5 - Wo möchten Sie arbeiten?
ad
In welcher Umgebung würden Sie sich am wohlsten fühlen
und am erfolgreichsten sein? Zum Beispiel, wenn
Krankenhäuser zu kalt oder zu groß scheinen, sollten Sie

::::::

- AUFGABE
Schreib alle Zeilen der Einträge oben in eine JSON-Liste von Zeichenketten um, mit genau einer Zeichenkette pro Zeile. Leerzeilen lässt du dabei weg.

- DEINE LÖSUNG
[
  "5 - Wo möchten Sie arbeiten?",
  "ad",
  "In welcher Umgebung würden Sie sich am wohlsten fühlen",
  "und am erfolgreichsten sein? Zum Beispiel, wenn",
  "Krankenhäuser zu kalt oder zu groß scheinen, sollten Sie"
]